完成了這件事情,「魔術師」女士才繼續說道:
「但‘墮落母神’容納‘母巢’的進度也被拖住了,延長了,‘愚者’先生還及時成為‘詭秘之主’,穩固了星界屏障。」
頓了一下,「魔術師」女士看向芙蘭卡和路德維希:
「當然,警報還未解除,如果盧米安不能搶在‘墮落母神’完全融合‘母巢’前容納‘災禍之城’,不能在成為‘根源之禍’後,配合‘愚者’先生重創‘墮落母神’,將祂趕出屏障,那我們還是得轉移。」
「嗯。」芙蘭卡先是凝重地回了一聲,然後努力地讓自己露出笑容,「至少還有希望,這比沒有希望強!」
「是啊。」「魔術師」女士深有同感,隨即解除了安東尼的封印,用他能知曉的描述簡單講了講當前的局勢。
說完,她嘆息著說道:
「今夜註定漫長。」
與此同時,羅思德群島,「慷慨之城」拜亞姆。
「幽藍復仇者」號停靠在了碼頭上,穿著船長外套的「倒吊人」先生阿爾傑一步走出甲板,被風簇擁著落向港口。
他的影子在緋紅月光的照耀下拖得很長,多有模糊,就像長了三個腦袋。
魯恩王國,寧靜教堂,某個房間內。
「星星」先生倫納德從黑暗裡走了出來,內穿白色襯衫,外套深色風衣。
他走到桌子旁,拿起擺放在面前的紅色手套,不快不慢地將它們戴到了手上。
他旋即環顧了一圈,身影如被橡皮擦擦掉了一樣,一寸寸消失不見。
任務:保護有多個「球體」存在的一片區域。
目的地:阿霍瓦郡廷根市。
…………
灰霧之上,雄偉宮殿內。
盧米安在「愚者」先生離開這裡,前往星界時,將目光投向了「大地恩賜」破碎後的那一截截焦黑樹木和從它們之上升騰重聚的褐色氣體。
後者對應「荒蕪主母」的恩賜力量。
盧米安將手一抓,讓這些褐色氣體瞬間聚合,凝成了一團長著青草、穀物和藤蔓的褐色泥土。
「將它帶給‘正義’女士。」盧米安將那團泥土拋給了身旁的吉達斯。
經過「毀滅之劍」一擊,「大地恩賜」內的歐彌貝拉殘存精神、對應靈性都已完全消弭,未有任何殘存,所以,脫離了屍塊的恩賜力量都變得純淨,只剩來自「母巢」的些許意識和精神,不再有歐彌貝拉這個身份和相應的神秘學聯絡。
也就是說,這團褐色泥土類似於「束縛之環」、「墮落水銀」等非凡物品,不會再牽扯上歐彌貝拉那堆事情,但不是歐彌貝拉後,它也無法再穩定地和「母巢」建立聯絡,獲取力量,非凡用一次少一次。
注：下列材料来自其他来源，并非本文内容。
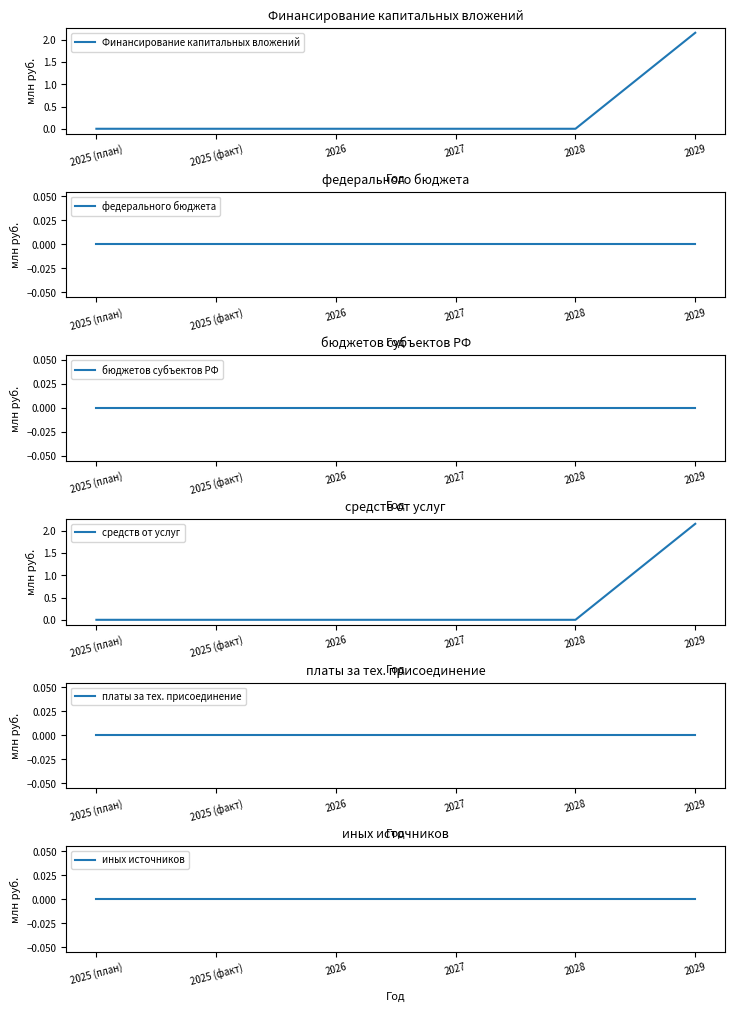

What is the maximum value shown in the chart?

2.2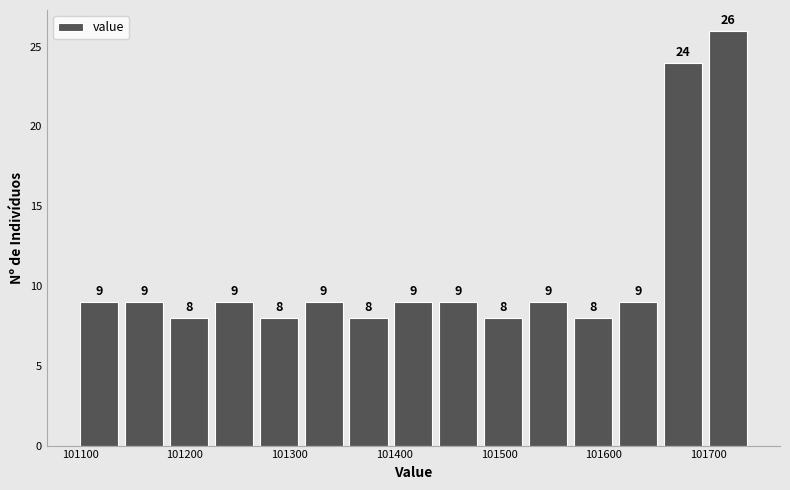

Over which range of the x-axis is the bar tallest?

101700 to 101740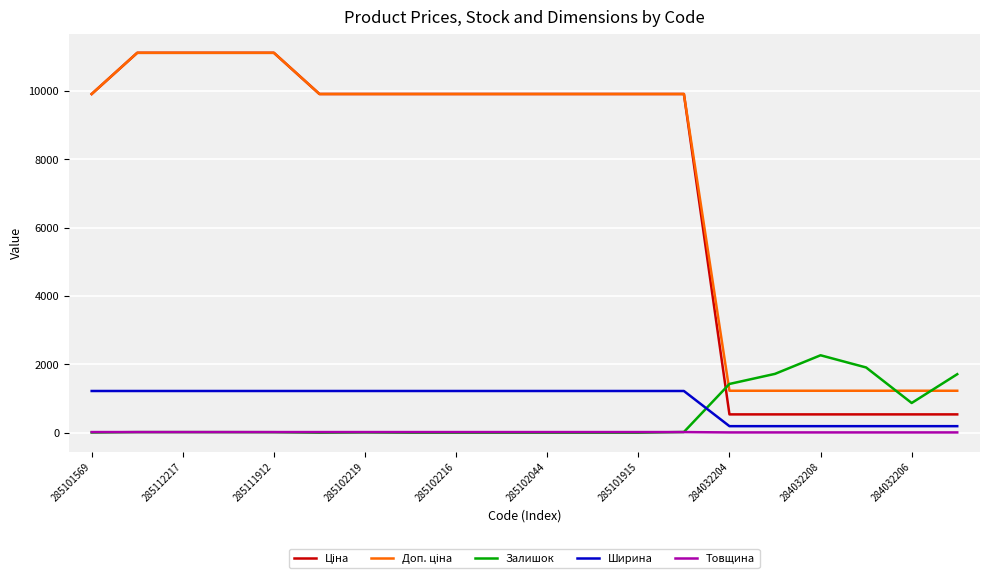

True or false: Залишок and Ширина cross at least once.

True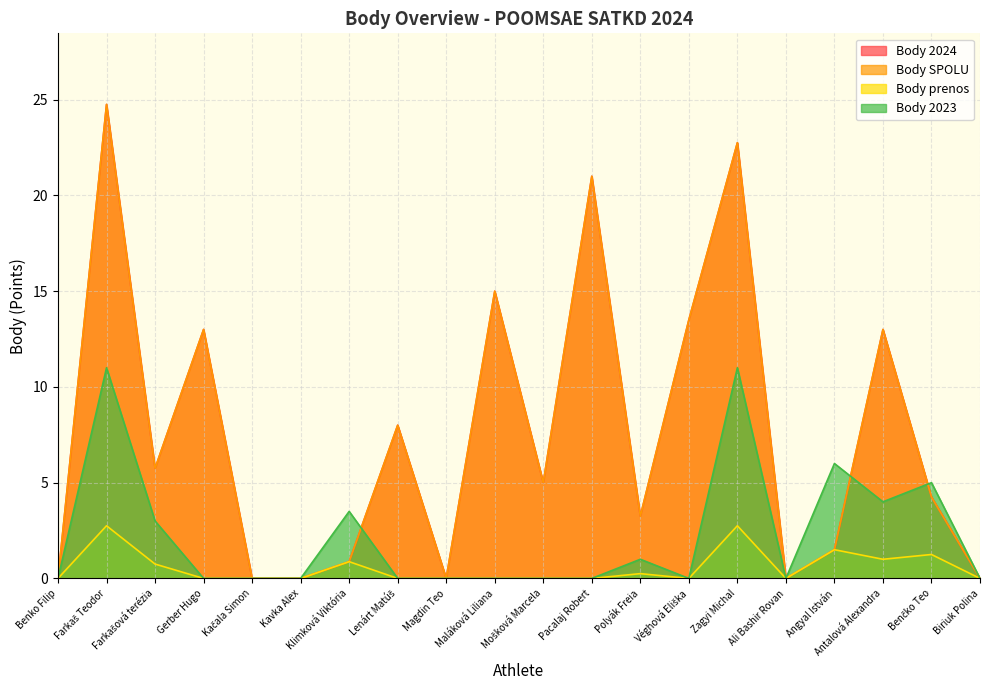

True or false: Body 2024 and Body SPOLU intersect in this chart.

False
說話間,盧米安帶著吉達斯離開了灰霧之上,返回了自身居住的那棟別墅。
拿波瑞狄斯利已在這裡等待。
「你總算回來了。」冰藍色眼睛的拿波瑞狄斯利毫不掩飾地鬆了口氣。
手捧褐色泥土的吉達斯消失後,盧米安笑著對拿波瑞狄斯利道:
「開始吧,最後一次機會了。」
說著,盧米安坐到了客廳的單人沙發上。
拿波瑞狄斯利看了他一眼,坐至對面長沙發,微笑回應道:
「總比沒有機會好。」
話音未落,祂身體忽然崩解,變成了一灘彷彿集聚了所有惡意所有慾望所有邪念的黑色液體。
這些黑色液體既真實又虛幻,飛快流淌向了盧米安。
直接潛伏到我的心靈和精神深處,不是植入精神烙印?呵呵……盧米安挑了下眉毛,含笑看著,沒有反對,任由那灘最險惡最骯髒的黑色液體滲入自己的身體,滲進了精神體和心智體。
感受著內心突然滋長的惡念,盧米安從神國拿出了一截蠟燭,將它點燃,放到了茶几邊緣。
他旋即後靠住沙發背,閉上了眼睛。
淡雅清甜的灰琥珀味道逐漸瀰漫開來。